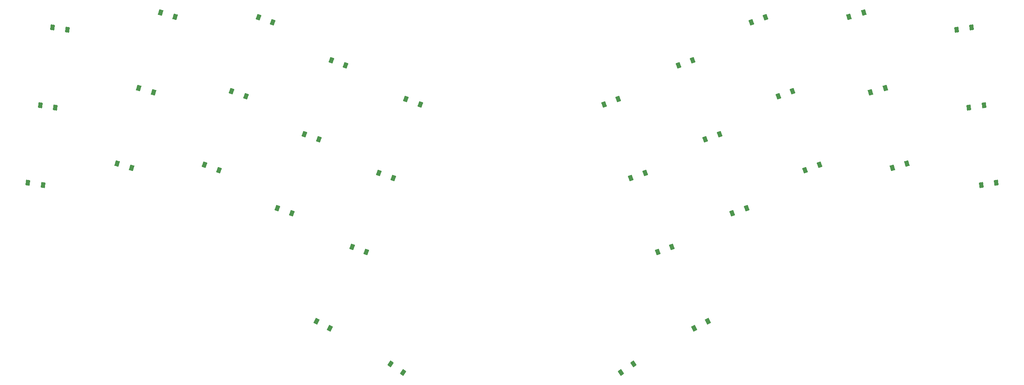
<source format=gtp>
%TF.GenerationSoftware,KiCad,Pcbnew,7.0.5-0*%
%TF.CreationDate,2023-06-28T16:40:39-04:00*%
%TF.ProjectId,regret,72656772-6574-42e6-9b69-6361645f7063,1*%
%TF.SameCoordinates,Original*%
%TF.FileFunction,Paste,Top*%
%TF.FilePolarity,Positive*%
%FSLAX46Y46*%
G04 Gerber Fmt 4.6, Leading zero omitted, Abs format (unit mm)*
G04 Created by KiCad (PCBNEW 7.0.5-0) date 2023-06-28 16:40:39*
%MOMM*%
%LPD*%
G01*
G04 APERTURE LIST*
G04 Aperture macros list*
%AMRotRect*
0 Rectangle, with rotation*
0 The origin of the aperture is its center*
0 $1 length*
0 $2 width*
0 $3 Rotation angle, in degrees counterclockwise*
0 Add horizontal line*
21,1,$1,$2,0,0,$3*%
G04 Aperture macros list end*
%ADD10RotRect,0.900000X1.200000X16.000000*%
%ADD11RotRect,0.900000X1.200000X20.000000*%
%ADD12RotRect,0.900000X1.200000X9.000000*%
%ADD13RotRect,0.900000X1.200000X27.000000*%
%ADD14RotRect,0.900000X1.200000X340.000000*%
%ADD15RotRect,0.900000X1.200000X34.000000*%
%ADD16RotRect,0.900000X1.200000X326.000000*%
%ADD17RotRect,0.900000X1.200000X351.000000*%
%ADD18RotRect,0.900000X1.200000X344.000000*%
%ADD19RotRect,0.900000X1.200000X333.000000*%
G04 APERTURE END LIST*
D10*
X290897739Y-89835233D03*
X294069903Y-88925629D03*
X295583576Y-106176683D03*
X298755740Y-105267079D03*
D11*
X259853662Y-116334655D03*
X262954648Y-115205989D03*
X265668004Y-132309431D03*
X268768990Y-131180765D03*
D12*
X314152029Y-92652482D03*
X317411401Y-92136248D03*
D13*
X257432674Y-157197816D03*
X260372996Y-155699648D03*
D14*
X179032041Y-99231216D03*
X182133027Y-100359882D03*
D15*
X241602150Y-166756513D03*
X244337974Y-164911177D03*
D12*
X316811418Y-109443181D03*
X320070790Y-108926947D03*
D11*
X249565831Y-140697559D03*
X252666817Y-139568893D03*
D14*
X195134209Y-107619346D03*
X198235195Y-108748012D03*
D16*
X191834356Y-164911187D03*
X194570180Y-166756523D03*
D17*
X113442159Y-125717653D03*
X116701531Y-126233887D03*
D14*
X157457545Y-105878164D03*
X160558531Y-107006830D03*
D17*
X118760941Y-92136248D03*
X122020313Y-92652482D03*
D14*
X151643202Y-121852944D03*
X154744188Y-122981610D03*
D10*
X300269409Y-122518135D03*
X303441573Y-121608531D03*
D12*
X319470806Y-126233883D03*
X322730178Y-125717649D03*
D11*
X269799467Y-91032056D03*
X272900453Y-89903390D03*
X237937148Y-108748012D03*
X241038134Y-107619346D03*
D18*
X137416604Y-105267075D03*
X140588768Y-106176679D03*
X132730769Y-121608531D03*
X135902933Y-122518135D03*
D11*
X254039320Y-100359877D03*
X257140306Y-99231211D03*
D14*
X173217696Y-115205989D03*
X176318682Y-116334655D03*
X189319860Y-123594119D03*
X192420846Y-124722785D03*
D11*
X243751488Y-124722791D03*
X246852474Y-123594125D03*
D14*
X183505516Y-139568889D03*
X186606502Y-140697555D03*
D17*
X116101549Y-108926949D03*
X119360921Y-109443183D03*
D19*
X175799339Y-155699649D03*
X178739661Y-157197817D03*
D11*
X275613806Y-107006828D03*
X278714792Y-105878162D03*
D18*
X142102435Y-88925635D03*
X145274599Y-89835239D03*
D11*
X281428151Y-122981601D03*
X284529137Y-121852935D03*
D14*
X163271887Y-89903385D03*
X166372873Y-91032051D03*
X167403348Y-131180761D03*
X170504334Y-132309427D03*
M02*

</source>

▶ _Directive_
An exact copy of the entries, minus the pictures, is what's needed here.

▶ _Result for this task_
<source format=gtp>
%TF.GenerationSoftware,KiCad,Pcbnew,7.0.5-0*%
%TF.CreationDate,2023-06-28T16:40:39-04:00*%
%TF.ProjectId,regret,72656772-6574-42e6-9b69-6361645f7063,1*%
%TF.SameCoordinates,Original*%
%TF.FileFunction,Paste,Top*%
%TF.FilePolarity,Positive*%
%FSLAX46Y46*%
G04 Gerber Fmt 4.6, Leading zero omitted, Abs format (unit mm)*
G04 Created by KiCad (PCBNEW 7.0.5-0) date 2023-06-28 16:40:39*
%MOMM*%
%LPD*%
G01*
G04 APERTURE LIST*
G04 Aperture macros list*
%AMRotRect*
0 Rectangle, with rotation*
0 The origin of the aperture is its center*
0 $1 length*
0 $2 width*
0 $3 Rotation angle, in degrees counterclockwise*
0 Add horizontal line*
21,1,$1,$2,0,0,$3*%
G04 Aperture macros list end*
%ADD10RotRect,0.900000X1.200000X16.000000*%
%ADD11RotRect,0.900000X1.200000X20.000000*%
%ADD12RotRect,0.900000X1.200000X9.000000*%
%ADD13RotRect,0.900000X1.200000X27.000000*%
%ADD14RotRect,0.900000X1.200000X340.000000*%
%ADD15RotRect,0.900000X1.200000X34.000000*%
%ADD16RotRect,0.900000X1.200000X326.000000*%
%ADD17RotRect,0.900000X1.200000X351.000000*%
%ADD18RotRect,0.900000X1.200000X344.000000*%
%ADD19RotRect,0.900000X1.200000X333.000000*%
G04 APERTURE END LIST*
D10*
X290897739Y-89835233D03*
X294069903Y-88925629D03*
X295583576Y-106176683D03*
X298755740Y-105267079D03*
D11*
X259853662Y-116334655D03*
X262954648Y-115205989D03*
X265668004Y-132309431D03*
X268768990Y-131180765D03*
D12*
X314152029Y-92652482D03*
X317411401Y-92136248D03*
D13*
X257432674Y-157197816D03*
X260372996Y-155699648D03*
D14*
X179032041Y-99231216D03*
X182133027Y-100359882D03*
D15*
X241602150Y-166756513D03*
X244337974Y-164911177D03*
D12*
X316811418Y-109443181D03*
X320070790Y-108926947D03*
D11*
X249565831Y-140697559D03*
X252666817Y-139568893D03*
D14*
X195134209Y-107619346D03*
X198235195Y-108748012D03*
D16*
X191834356Y-164911187D03*
X194570180Y-166756523D03*
D17*
X113442159Y-125717653D03*
X116701531Y-126233887D03*
D14*
X157457545Y-105878164D03*
X160558531Y-107006830D03*
D17*
X118760941Y-92136248D03*
X122020313Y-92652482D03*
D14*
X151643202Y-121852944D03*
X154744188Y-122981610D03*
D10*
X300269409Y-122518135D03*
X303441573Y-121608531D03*
D12*
X319470806Y-126233883D03*
X322730178Y-125717649D03*
D11*
X269799467Y-91032056D03*
X272900453Y-89903390D03*
X237937148Y-108748012D03*
X241038134Y-107619346D03*
D18*
X137416604Y-105267075D03*
X140588768Y-106176679D03*
X132730769Y-121608531D03*
X135902933Y-122518135D03*
D11*
X254039320Y-100359877D03*
X257140306Y-99231211D03*
D14*
X173217696Y-115205989D03*
X176318682Y-116334655D03*
X189319860Y-123594119D03*
X192420846Y-124722785D03*
D11*
X243751488Y-124722791D03*
X246852474Y-123594125D03*
D14*
X183505516Y-139568889D03*
X186606502Y-140697555D03*
D17*
X116101549Y-108926949D03*
X119360921Y-109443183D03*
D19*
X175799339Y-155699649D03*
X178739661Y-157197817D03*
D11*
X275613806Y-107006828D03*
X278714792Y-105878162D03*
D18*
X142102435Y-88925635D03*
X145274599Y-89835239D03*
D11*
X281428151Y-122981601D03*
X284529137Y-121852935D03*
D14*
X163271887Y-89903385D03*
X166372873Y-91032051D03*
X167403348Y-131180761D03*
X170504334Y-132309427D03*
M02*

</source>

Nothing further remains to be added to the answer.